[THE DATA Boundary: Start]
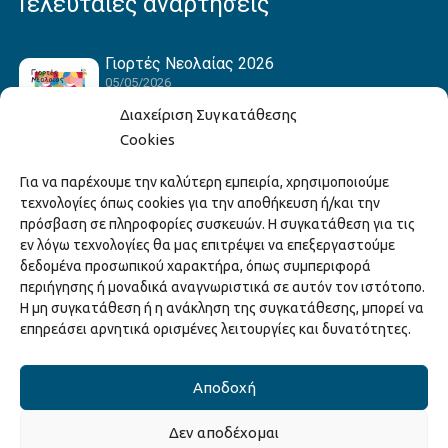
Τελευταίες αναρτήσεις
Γιορτές Νεολαίας 2026
05/05/2026
Διαχείριση Συγκατάθεσης
Cookies
Hack the Match: Γνωρίζοντας τα Αμερικανικά
Για να παρέχουμε την καλύτερη εμπειρία, χρησιμοποιούμε
Αθλήματα! Δημιουργώντας το Δικό σου
τεχνολογίες όπως cookies για την αποθήκευση ή/και την
Game Story!
πρόσβαση σε πληροφορίες συσκευών. Η συγκατάθεση για τις
22/04/2026
εν λόγω τεχνολογίες θα μας επιτρέψει να επεξεργαστούμε
δεδομένα προσωπικού χαρακτήρα, όπως συμπεριφορά
περιήγησης ή μοναδικά αναγνωριστικά σε αυτόν τον ιστότοπο.
Ξάνθη – Πόλις Ονείρων Μουσικών Σχολείων
Η μη συγκατάθεση ή η ανάκληση της συγκατάθεσης, μπορεί να
2026
επηρεάσει αρνητικά ορισμένες λειτουργίες και δυνατότητες.
15/04/2026
Αποδοχή
Δεν αποδέχομαι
[THE DATA Boundary: End]
Extract every line above containing the word "τεχνολογίες".

ANSWER TO THIS PROBLEM:
τεχνολογίες όπως cookies για την αποθήκευση ή/και την
εν λόγω τεχνολογίες θα μας επιτρέψει να επεξεργαστούμε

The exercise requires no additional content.